Kronik hastalıklara yakalanma riskini azaltabilmek için; diyette besin çeşitliliği sağlanarak aşırı tuz, şeker ve yağ içeren besinlerin tüketimi azaltılmalıdır. Ülkemizde günlük tuz tüketimi 15 g civarındadır. Dünya sağlık örgütü ve diğer referans kurumlara göre önerilen tolere edilebilir maksimum değer 5-6 g (bir çay kaşığı) iken ülkemizde yaklaşık 3 katı kadar fazla tuz tüketimi söz konusudur. Kalp damar hastalıklarının yanı sıra mide kanseri, osteoporoz gibi hastalıkların da fazla tuz tüketimi ile ilişkili olduğu bilimsel araştırmalarda gösterilmiştir. Türkiye’nin günlük tuz tüketiminin %32’si ekmek tuzu, %13 ise sofra tuzu oluşturmaktadır. Basit yaşam değişiklikleri ile tuz tüketimimizi azaltabiliriz.

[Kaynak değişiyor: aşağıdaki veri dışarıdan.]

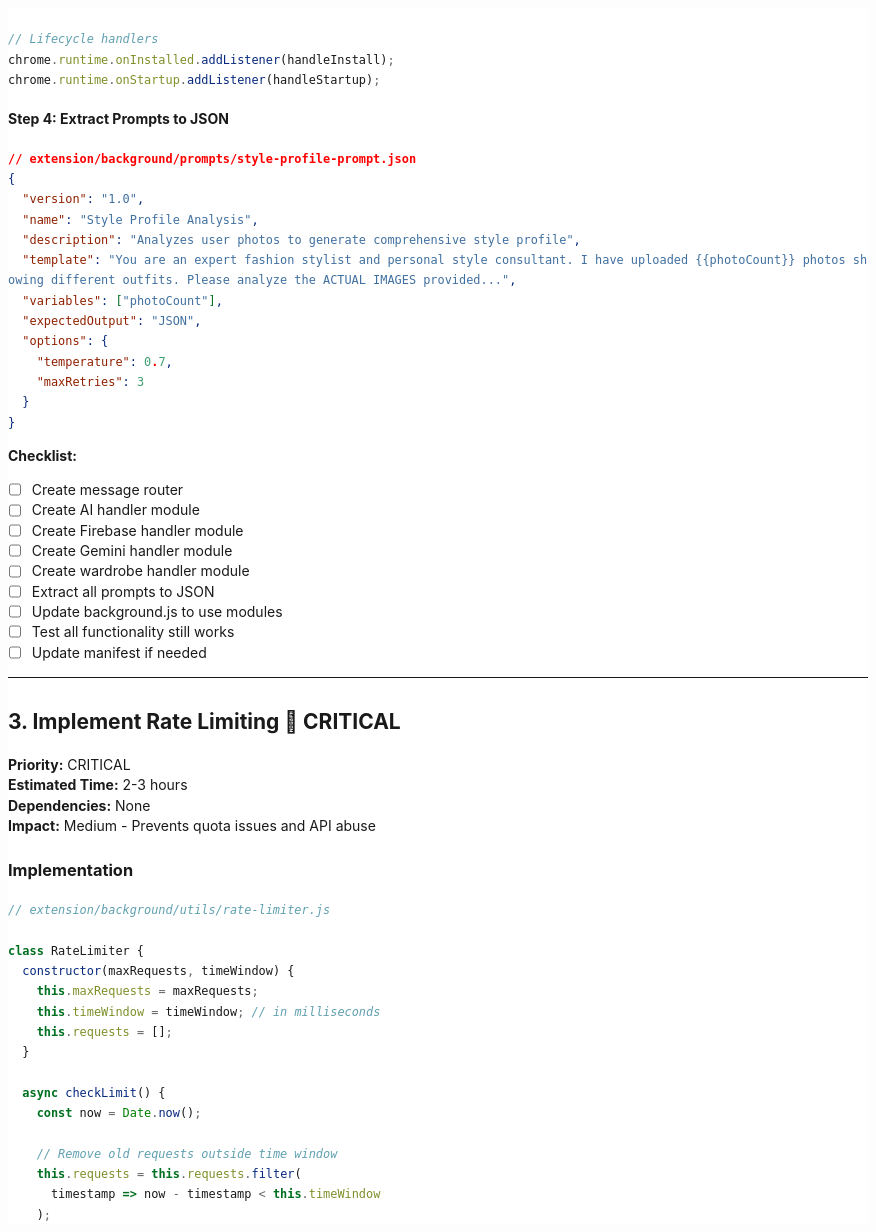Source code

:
 ```javascript

// Lifecycle handlers
chrome.runtime.onInstalled.addListener(handleInstall);
chrome.runtime.onStartup.addListener(handleStartup);
```

#### Step 4: Extract Prompts to JSON
```json
// extension/background/prompts/style-profile-prompt.json
{
  "version": "1.0",
  "name": "Style Profile Analysis",
  "description": "Analyzes user photos to generate comprehensive style profile",
  "template": "You are an expert fashion stylist and personal style consultant. I have uploaded {{photoCount}} photos showing different outfits. Please analyze the ACTUAL IMAGES provided...",
  "variables": ["photoCount"],
  "expectedOutput": "JSON",
  "options": {
    "temperature": 0.7,
    "maxRetries": 3
  }
}
```

**Checklist:**
- [ ] Create message router
- [ ] Create AI handler module
- [ ] Create Firebase handler module
- [ ] Create Gemini handler module
- [ ] Create wardrobe handler module
- [ ] Extract all prompts to JSON
- [ ] Update background.js to use modules
- [ ] Test all functionality still works
- [ ] Update manifest if needed

---

## 3. Implement Rate Limiting 🔴 CRITICAL

**Priority:** CRITICAL  
**Estimated Time:** 2-3 hours  
**Dependencies:** None  
**Impact:** Medium - Prevents quota issues and API abuse

### Implementation

```javascript
// extension/background/utils/rate-limiter.js

class RateLimiter {
  constructor(maxRequests, timeWindow) {
    this.maxRequests = maxRequests;
    this.timeWindow = timeWindow; // in milliseconds
    this.requests = [];
  }

  async checkLimit() {
    const now = Date.now();
    
    // Remove old requests outside time window
    this.requests = this.requests.filter(
      timestamp => now - timestamp < this.timeWindow
    );

```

- Yemek pişirirken kullandığımız tuz miktarını azaltmak.
- Yemek masasından tuzluğu kaldırmak, yemeklerin tadına bakmadan tuz eklememek.
- Tuz içeriği az olan peynir çeşitlerini tercih etmek.

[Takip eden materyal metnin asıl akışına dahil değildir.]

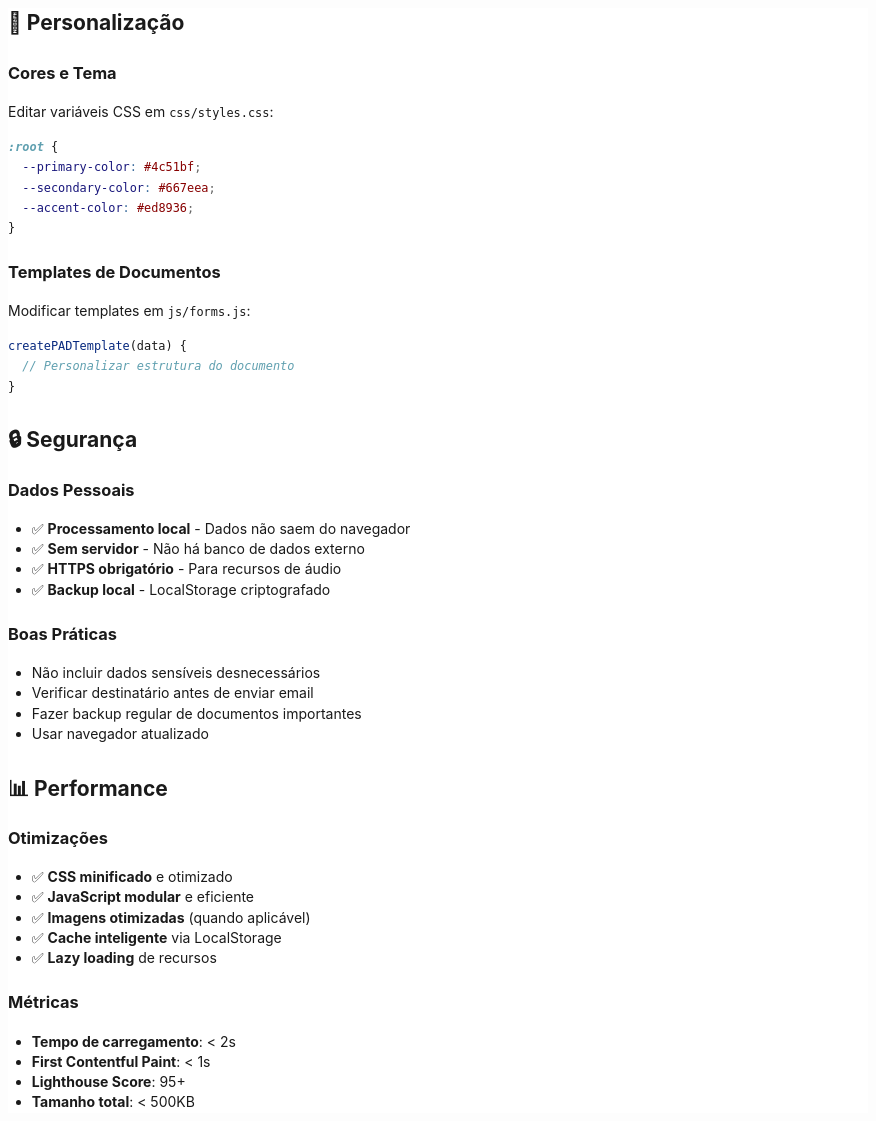 ## 🎨 Personalização

### Cores e Tema
Editar variáveis CSS em `css/styles.css`:
```css
:root {
  --primary-color: #4c51bf;
  --secondary-color: #667eea;
  --accent-color: #ed8936;
}
```

### Templates de Documentos
Modificar templates em `js/forms.js`:
```javascript
createPADTemplate(data) {
  // Personalizar estrutura do documento
}
```

## 🔒 Segurança

### Dados Pessoais
- ✅ **Processamento local** - Dados não saem do navegador
- ✅ **Sem servidor** - Não há banco de dados externo
- ✅ **HTTPS obrigatório** - Para recursos de áudio
- ✅ **Backup local** - LocalStorage criptografado

### Boas Práticas
- Não incluir dados sensíveis desnecessários
- Verificar destinatário antes de enviar email
- Fazer backup regular de documentos importantes
- Usar navegador atualizado

## 📊 Performance

### Otimizações
- ✅ **CSS minificado** e otimizado
- ✅ **JavaScript modular** e eficiente
- ✅ **Imagens otimizadas** (quando aplicável)
- ✅ **Cache inteligente** via LocalStorage
- ✅ **Lazy loading** de recursos

### Métricas
- **Tempo de carregamento**: < 2s
- **First Contentful Paint**: < 1s
- **Lighthouse Score**: 95+
- **Tamanho total**: < 500KB
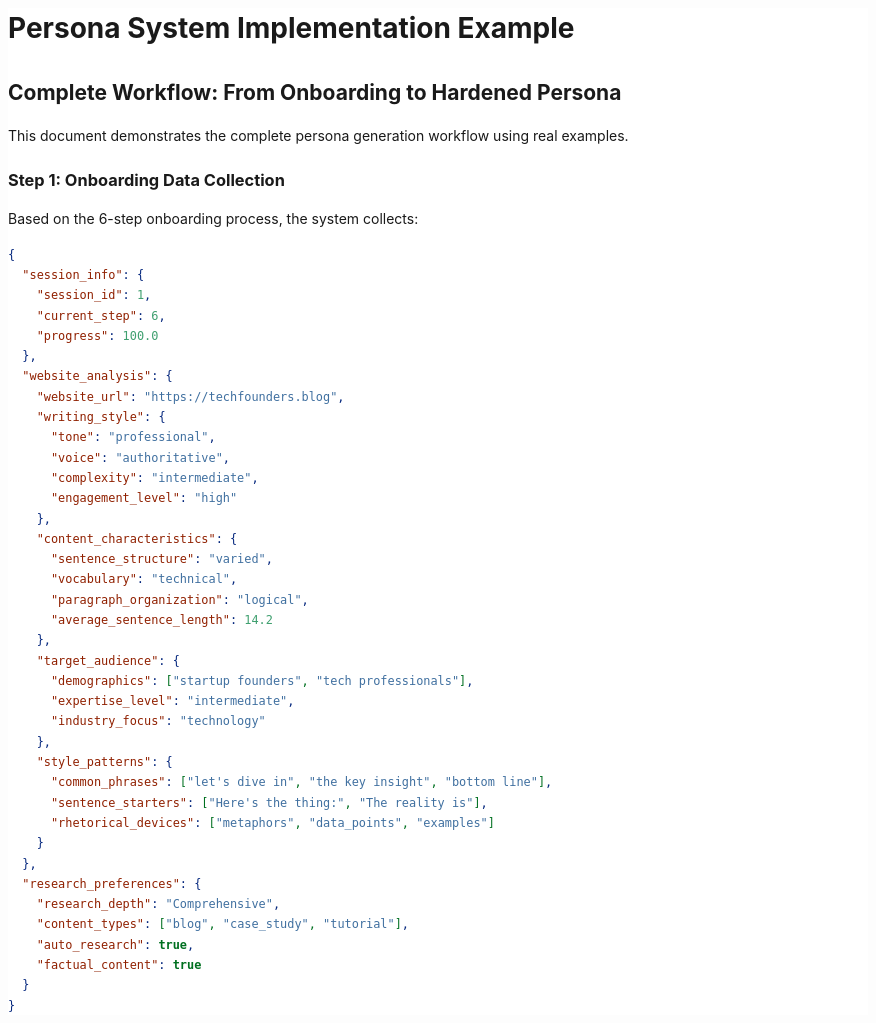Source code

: # Persona System Implementation Example

## Complete Workflow: From Onboarding to Hardened Persona

This document demonstrates the complete persona generation workflow using real examples.

### Step 1: Onboarding Data Collection

Based on the 6-step onboarding process, the system collects:

```json
{
  "session_info": {
    "session_id": 1,
    "current_step": 6,
    "progress": 100.0
  },
  "website_analysis": {
    "website_url": "https://techfounders.blog",
    "writing_style": {
      "tone": "professional",
      "voice": "authoritative",
      "complexity": "intermediate",
      "engagement_level": "high"
    },
    "content_characteristics": {
      "sentence_structure": "varied",
      "vocabulary": "technical",
      "paragraph_organization": "logical",
      "average_sentence_length": 14.2
    },
    "target_audience": {
      "demographics": ["startup founders", "tech professionals"],
      "expertise_level": "intermediate",
      "industry_focus": "technology"
    },
    "style_patterns": {
      "common_phrases": ["let's dive in", "the key insight", "bottom line"],
      "sentence_starters": ["Here's the thing:", "The reality is"],
      "rhetorical_devices": ["metaphors", "data_points", "examples"]
    }
  },
  "research_preferences": {
    "research_depth": "Comprehensive",
    "content_types": ["blog", "case_study", "tutorial"],
    "auto_research": true,
    "factual_content": true
  }
}
```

- İşlem görmemiş, çiğ kuruyemişler tercih etmek.
- Meyve ve sebze tüketimini arttırmak tuz tüketimini dengelemek için aklımızda bulunabilecek pratik yaşam tarzı önerileridir.

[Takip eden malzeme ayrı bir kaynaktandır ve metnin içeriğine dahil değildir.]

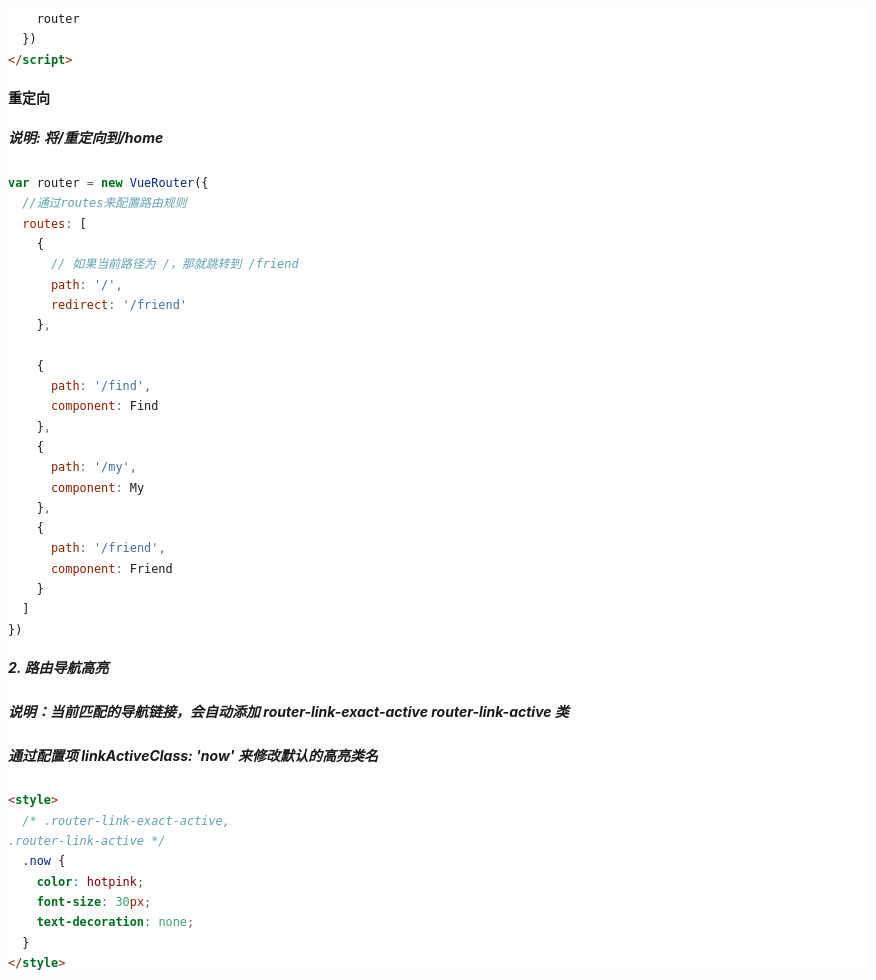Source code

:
 ```html
    router
  })
</script>
```

#### 重定向

##### 说明: 将/重定向到/home

```js
var router = new VueRouter({
  //通过routes来配置路由规则
  routes: [
    {
      // 如果当前路径为 /，那就跳转到 /friend
      path: '/',
      redirect: '/friend'
    },

    {
      path: '/find',
      component: Find
    },
    {
      path: '/my',
      component: My
    },
    {
      path: '/friend',
      component: Friend
    }
  ]
})
```

##### 2. 路由导航高亮

##### 说明：当前匹配的导航链接，会自动添加 router-link-exact-active router-link-active 类

##### 通过配置项 linkActiveClass: 'now' 来修改默认的高亮类名

```html
<style>
  /* .router-link-exact-active,
.router-link-active */
  .now {
    color: hotpink;
    font-size: 30px;
    text-decoration: none;
  }
</style>
```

Sağlıklı beslenme tüm yaş grubu bireyleri için önemlidir. Sağlıklı ve yetişkin bir bireyde günlük enerji gereksiniminin %55-60 kadarı karbonhidratlardan, %10-15’i proteinlerden ve %25-30’u yağlardan karşılanmalıdır. Sağlıklı beslenme için günlük posa alımı en az 25-30 gram olmalıdır. Rafinerizasyon işlemi arttıkça posa içeriği büyük ölçüde azalır. Doğal posa içeriği en yüksek besinler sırası ile; kurubaklagiller, sert kabuklu meyveler, tahıl ürünleri, sebze ve meyvelerdir. Çiğ ve kabuklu tüketilebilen besinler daha çok diyet posası içerir. Posa; dışkı hacmini arttırır, bağırsak hareketlerini arttırır kolon kanserine karşı koruyucu özelliktedir. Posalı besinler glisemik indeksleri düşük olması nedeniyle kan şekeri regülasyonunu sağlarlar. Sağlıklı beslenmede posalı besinler kadar sindirim sisteminde etkili olan bir diğer konu günlük su tüketimidir. Vücudumuzun %60’ının sudan oluştuğunu biliyoruz. Sağlıklı bir yetişkin ortalama olarak günlük 2,5-3 litre su tüketmelidir. Sindirim siteminin yanı sıra vücudumuzun tüm sistemlerinin doğru çalışabilmesi için yeterli su tüketimi gereklidir.
Besin gruplarındaki besinlerin renk ve çeşitliliği, besin hazırlamada kullanılan pişirme yöntemlerinin doğru olması sağlıklı beslenme için önemlidir. Akrilamid, PAH (polisiklik aromatik hidrokarbonlar), nitrozamin gibi zararlı kimyasalların oluşumu doğru pişirme yöntemleri ile engellenebilir. Protein açısından zengin olan et, tavuk, balık gibi besinler ateşe en az 10 cm uzaklıkta pişirilmelidir. Fırın ve elektrikli ızgara tercih etmek zararlı kimyasalların oluşumunu azaltır.
Sağlıklı beslenme şeklini alışkanlıklarınızı adım adım değiştirerek hayatınıza uyarlayabilirsiniz. Ne yediğinize dikkat etmek besin etiketi okumak ve güvenli besinlere ulaşabilmekten geçer. Her gün tükettiğiniz besinleri “beslenme günlüğü” oluşturarak miktarları ile not almanız bu farkındalığı arttırmanızda yardımcı olacaktır.